Tesco is facing a landmark lawsuit over allegations that migrant workers were forced to work 99-hour weeks on illegally low pay, making jeans for the supermarket giant’s F&F fashion brand.
A group of 130 former employees at VK Garment Factory in Thailand are suing Tesco and auditing specialists Intertek for “alleged negligence and unjust enrichment”.
The allegations, which were first reported following an investigation by The Guardian, were made by workers who produced jeans, denim jackets and other F&F clothing for adults and children for the Thai branch of Tesco’s business between 2017 and 2020.
Tesco completed the sale of its Thailand and Malaysia business in December 2020 for around £8 billion.
VK Garment Factory is in Mae Sot, a city near the Myanmar border, which developed a workforce of predominantly Burmese migrant workers.

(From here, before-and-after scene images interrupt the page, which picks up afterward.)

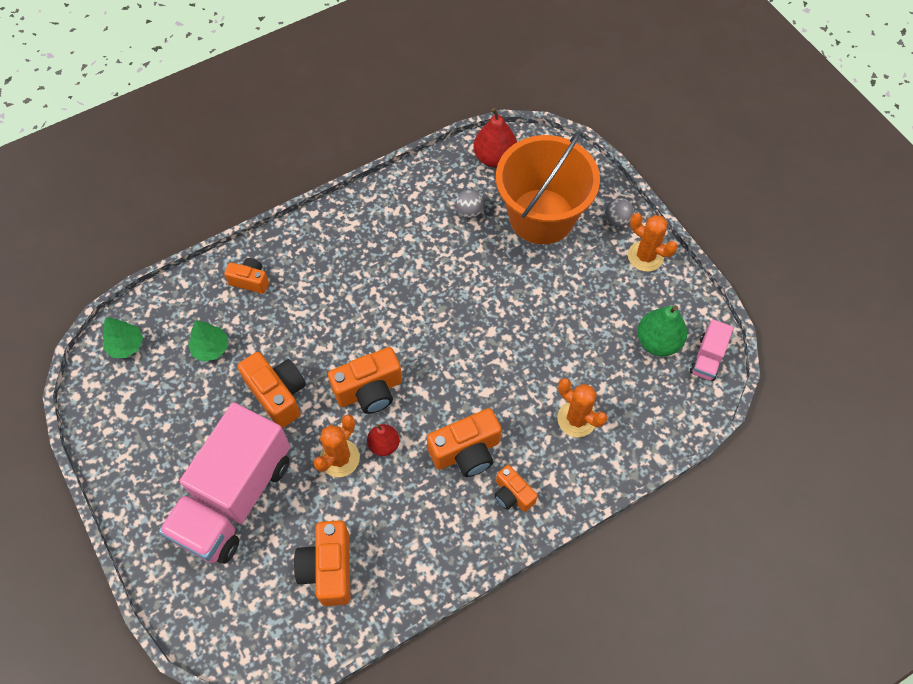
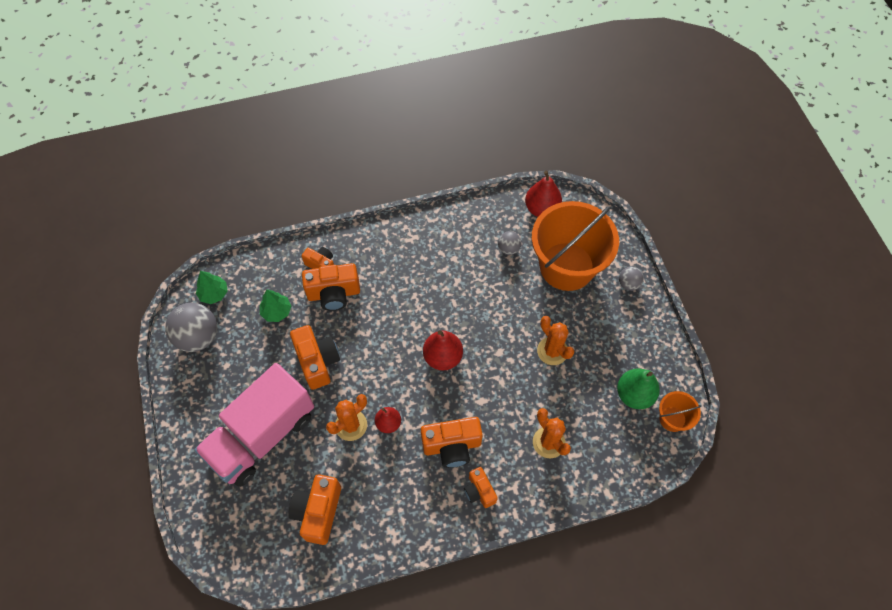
camera: 15 degrees right, 0 degrees up
orange camera [328,347,402,414] -> orange camera moved to [302,263,360,311]
orange cactus [628,213,678,272] -> orange cactus moved to [537,316,574,365]
pink truck [690,319,733,381] -> orange bucket [659,391,701,432]
none -> grey ball [165,303,217,352]
none -> red pear [423,330,463,370]

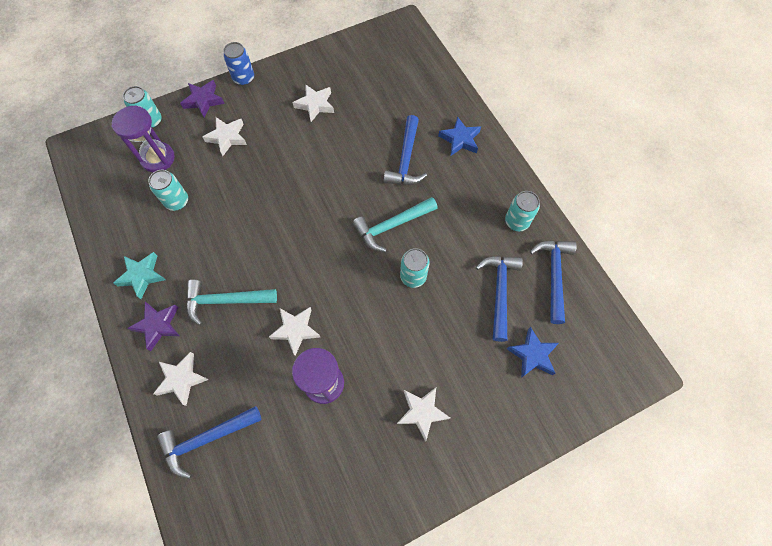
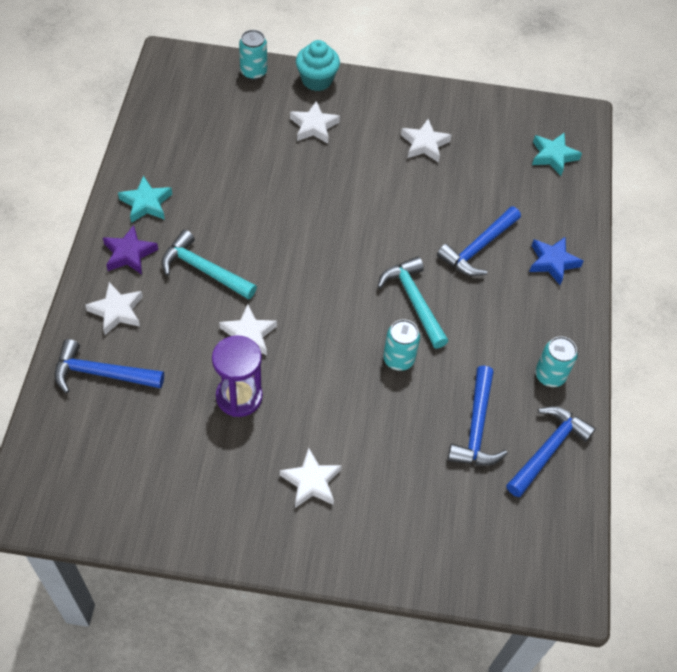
camera: 30 degrees right, 10 degrees down
purple hourglass [112,105,175,172] -> none
turquoise can [148,170,188,211] -> none
purple star [180,80,225,118] -> turquoise cupcake [296,40,340,91]
blue can [223,42,254,86] -> none
turquoise hammer [352,197,438,252] -> turquoise hammer turned 60 degrees clockwise [377,256,448,349]
blue hammer [476,256,523,342] -> blue hammer turned 150 degrees clockwise [448,366,508,465]
blue star [507,327,559,378] -> none
none -> turquoise star [532,133,582,176]

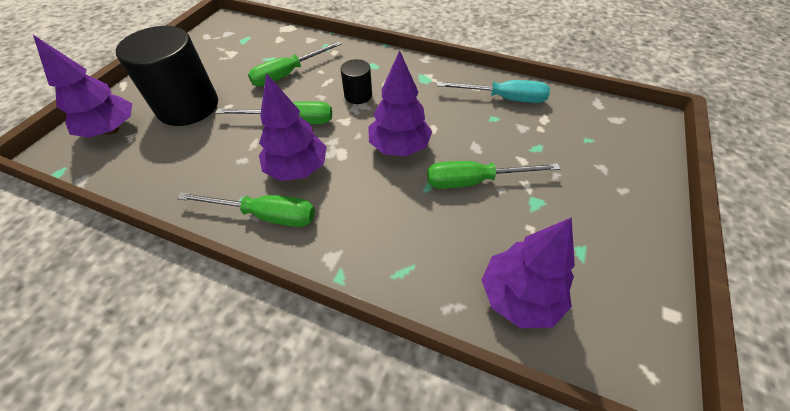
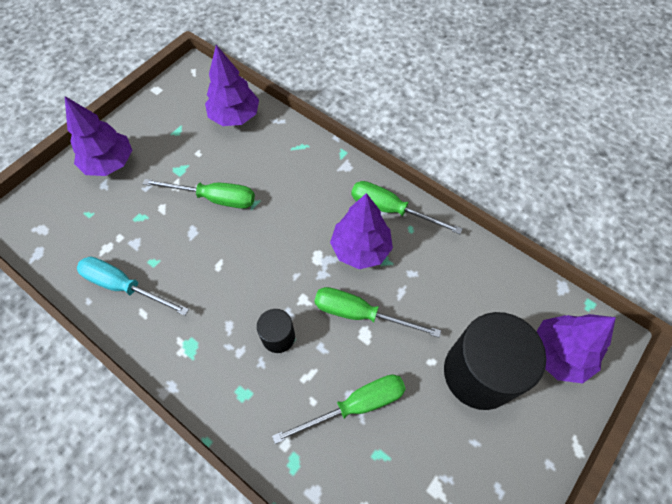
camera: 165 degrees left, 10 degrees up
purple tree [369,50,432,156] -> purple tree moved to [65,96,132,176]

The employees have already pursued a claim in Thailand against the factory.
In the UK legal case, led by law firm Leigh Day, it is claimed that the migrants were paid at most around £4 a day, working seven days a week, and were “trapped in a cycle of forced labour”.
Bosses control their migrant worker permissions and housed them in poor conditions such as sleeping on cement floors with little or no privacy due to there being no locks, walls or ceilings, it is alleged.
The employees claim they had to work from 8am to 11pm Monday to Saturday, and on Sundays were permitted to finish work at 5pm unless orders meant they had to work longer.
The legal claim said that, despite both Tesco and Intertek carrying out audits at the factory, the unlawful activities that are reported to have been taking place were not identified.
Tesco was not involved in the day-to-day running of the factory but the supply chain workers are nonetheless bringing the case directly against the business.
A Tesco spokeswoman said: “Protecting the rights of everyone working in our supply chain is absolutely essential to how we do business.
“In order to uphold our stringent human rights standards, we have a robust auditing process in place across our supply chain and the communities where we operate.
“Any risk of human rights abuses is completely unacceptable, but, on the very rare occasions where they are identified, we take great care to ensure that they are dealt with appropriately, and that workers have their human rights and freedoms respected.
“The allegations highlighted in this report are incredibly serious, and, had we identified issues like this at the time they took place, we would have ended our relationship with this supplier immediately.
“We understand the Thai Labor Court has awarded compensation to those involved, and we would continue to urge the supplier to reimburse employees for any wages they’re owed.”
An Intertek spokesman said: “As a responsible business, we take the matters that have been raised very seriously.
“We also note these matters are currently the subject of Thai and English legal proceedings, and therefore we are not able to comment while these proceedings are ongoing.”